# KHS Montana Comp



## cs124 (Jan 23, 2007)

Hi folks, first post so be gentle please... 

So, what I have here is a KHS Montana Comp from 93 or 94 with a few period IN-correct mods.

Frame: 15", True Temper AVR tubing
Fork: Marzocci Bomber Z2
Drivetrain: LX/XT 8spd 
Shifters: Gripshift 600
Brakes: LX V-Brakes
Stem: Ritchey WCS with threaded adapter. (Thanks Spider!)

It's not exotic or significant at all, and it may not even be classic or particularly retro but it certainly is OLD! Anyway, it gets the job done and I've had some great rides on it.


----------



## pinguwin (Aug 20, 2004)

It's not the most desired bike to some but that doesn't matter. It is significant...because it's yours and you've had some great rides on it. It is an older bike and belongs here. Keep posting and welcome to VRC.

Pingu Win


----------



## Sideknob (Jul 14, 2005)

And it's still a nice, neat chromo frame too.


----------



## grawbass (Aug 23, 2004)

Welcome to MTBR and VRC.

I've always liked those older cromoly KHS'.


----------



## Rumpfy (Dec 21, 2003)

Looks like a well balanced XC bike with a few trail friendly upgrades.

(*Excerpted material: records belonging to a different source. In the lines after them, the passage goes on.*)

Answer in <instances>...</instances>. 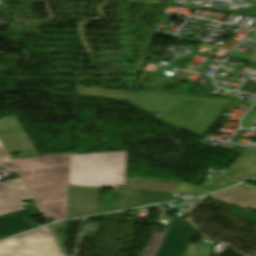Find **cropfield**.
Wrapping results in <instances>:
<instances>
[{
  "instance_id": "crop-field-1",
  "label": "crop field",
  "mask_w": 256,
  "mask_h": 256,
  "mask_svg": "<svg viewBox=\"0 0 256 256\" xmlns=\"http://www.w3.org/2000/svg\"><path fill=\"white\" fill-rule=\"evenodd\" d=\"M40 209L55 221L66 218L70 154L13 160Z\"/></svg>"
},
{
  "instance_id": "crop-field-2",
  "label": "crop field",
  "mask_w": 256,
  "mask_h": 256,
  "mask_svg": "<svg viewBox=\"0 0 256 256\" xmlns=\"http://www.w3.org/2000/svg\"><path fill=\"white\" fill-rule=\"evenodd\" d=\"M231 101L139 93L131 95L129 103L150 112L160 113L166 123L202 136L208 127L224 111ZM231 104V103H230Z\"/></svg>"
},
{
  "instance_id": "crop-field-3",
  "label": "crop field",
  "mask_w": 256,
  "mask_h": 256,
  "mask_svg": "<svg viewBox=\"0 0 256 256\" xmlns=\"http://www.w3.org/2000/svg\"><path fill=\"white\" fill-rule=\"evenodd\" d=\"M127 152L71 155L69 185L117 188L124 185Z\"/></svg>"
},
{
  "instance_id": "crop-field-4",
  "label": "crop field",
  "mask_w": 256,
  "mask_h": 256,
  "mask_svg": "<svg viewBox=\"0 0 256 256\" xmlns=\"http://www.w3.org/2000/svg\"><path fill=\"white\" fill-rule=\"evenodd\" d=\"M0 256H64L49 228L37 229L0 242Z\"/></svg>"
},
{
  "instance_id": "crop-field-5",
  "label": "crop field",
  "mask_w": 256,
  "mask_h": 256,
  "mask_svg": "<svg viewBox=\"0 0 256 256\" xmlns=\"http://www.w3.org/2000/svg\"><path fill=\"white\" fill-rule=\"evenodd\" d=\"M16 172L5 150L0 144V168ZM31 199L21 179L0 183V214L22 209L20 201Z\"/></svg>"
},
{
  "instance_id": "crop-field-6",
  "label": "crop field",
  "mask_w": 256,
  "mask_h": 256,
  "mask_svg": "<svg viewBox=\"0 0 256 256\" xmlns=\"http://www.w3.org/2000/svg\"><path fill=\"white\" fill-rule=\"evenodd\" d=\"M195 230L187 219L174 217L156 256H183Z\"/></svg>"
},
{
  "instance_id": "crop-field-7",
  "label": "crop field",
  "mask_w": 256,
  "mask_h": 256,
  "mask_svg": "<svg viewBox=\"0 0 256 256\" xmlns=\"http://www.w3.org/2000/svg\"><path fill=\"white\" fill-rule=\"evenodd\" d=\"M100 188L69 186L67 218L97 211Z\"/></svg>"
},
{
  "instance_id": "crop-field-8",
  "label": "crop field",
  "mask_w": 256,
  "mask_h": 256,
  "mask_svg": "<svg viewBox=\"0 0 256 256\" xmlns=\"http://www.w3.org/2000/svg\"><path fill=\"white\" fill-rule=\"evenodd\" d=\"M40 214L36 206L0 215V239L40 226L30 222V217Z\"/></svg>"
},
{
  "instance_id": "crop-field-9",
  "label": "crop field",
  "mask_w": 256,
  "mask_h": 256,
  "mask_svg": "<svg viewBox=\"0 0 256 256\" xmlns=\"http://www.w3.org/2000/svg\"><path fill=\"white\" fill-rule=\"evenodd\" d=\"M209 196L242 210L256 209V189L244 184Z\"/></svg>"
},
{
  "instance_id": "crop-field-10",
  "label": "crop field",
  "mask_w": 256,
  "mask_h": 256,
  "mask_svg": "<svg viewBox=\"0 0 256 256\" xmlns=\"http://www.w3.org/2000/svg\"><path fill=\"white\" fill-rule=\"evenodd\" d=\"M225 176L237 181L256 177V150L246 148Z\"/></svg>"
},
{
  "instance_id": "crop-field-11",
  "label": "crop field",
  "mask_w": 256,
  "mask_h": 256,
  "mask_svg": "<svg viewBox=\"0 0 256 256\" xmlns=\"http://www.w3.org/2000/svg\"><path fill=\"white\" fill-rule=\"evenodd\" d=\"M0 138L9 154L31 151L38 156L23 129L0 133Z\"/></svg>"
},
{
  "instance_id": "crop-field-12",
  "label": "crop field",
  "mask_w": 256,
  "mask_h": 256,
  "mask_svg": "<svg viewBox=\"0 0 256 256\" xmlns=\"http://www.w3.org/2000/svg\"><path fill=\"white\" fill-rule=\"evenodd\" d=\"M124 193L122 189H115L113 194L119 195L115 199L100 197L99 213L137 206L139 194H131L130 198H127Z\"/></svg>"
},
{
  "instance_id": "crop-field-13",
  "label": "crop field",
  "mask_w": 256,
  "mask_h": 256,
  "mask_svg": "<svg viewBox=\"0 0 256 256\" xmlns=\"http://www.w3.org/2000/svg\"><path fill=\"white\" fill-rule=\"evenodd\" d=\"M75 94L127 101L130 93L89 87H75Z\"/></svg>"
},
{
  "instance_id": "crop-field-14",
  "label": "crop field",
  "mask_w": 256,
  "mask_h": 256,
  "mask_svg": "<svg viewBox=\"0 0 256 256\" xmlns=\"http://www.w3.org/2000/svg\"><path fill=\"white\" fill-rule=\"evenodd\" d=\"M218 179L215 176L208 177L200 187L181 182L173 192L199 194L203 188L210 190Z\"/></svg>"
},
{
  "instance_id": "crop-field-15",
  "label": "crop field",
  "mask_w": 256,
  "mask_h": 256,
  "mask_svg": "<svg viewBox=\"0 0 256 256\" xmlns=\"http://www.w3.org/2000/svg\"><path fill=\"white\" fill-rule=\"evenodd\" d=\"M204 237L202 236L198 245L190 244L184 256H209L216 241L208 246L201 245Z\"/></svg>"
},
{
  "instance_id": "crop-field-16",
  "label": "crop field",
  "mask_w": 256,
  "mask_h": 256,
  "mask_svg": "<svg viewBox=\"0 0 256 256\" xmlns=\"http://www.w3.org/2000/svg\"><path fill=\"white\" fill-rule=\"evenodd\" d=\"M21 126L16 116L0 118V132L20 129Z\"/></svg>"
},
{
  "instance_id": "crop-field-17",
  "label": "crop field",
  "mask_w": 256,
  "mask_h": 256,
  "mask_svg": "<svg viewBox=\"0 0 256 256\" xmlns=\"http://www.w3.org/2000/svg\"><path fill=\"white\" fill-rule=\"evenodd\" d=\"M163 238H164L163 234L155 233L151 240V243L146 251L145 256H155Z\"/></svg>"
},
{
  "instance_id": "crop-field-18",
  "label": "crop field",
  "mask_w": 256,
  "mask_h": 256,
  "mask_svg": "<svg viewBox=\"0 0 256 256\" xmlns=\"http://www.w3.org/2000/svg\"><path fill=\"white\" fill-rule=\"evenodd\" d=\"M237 182H234L232 180H229L225 177H221L219 179V181L214 185V187L212 188L213 191H216V190H219L221 188H224V187H227V186H230V185H233V184H236Z\"/></svg>"
}]
</instances>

True Temper framed bikes are great. 


Welcome!


----------



## Sasquatchcycles (Jul 19, 2007)

KHS has always been largely slept on by the "cool" MTB crowd...a respectable ride.


----------



## colker1 (Jan 6, 2004)

that's how a 17' khs perform best: w/70-80mmm fork upfront.

nice ride. i would move the saddle 1/2in back and invert the stem.


----------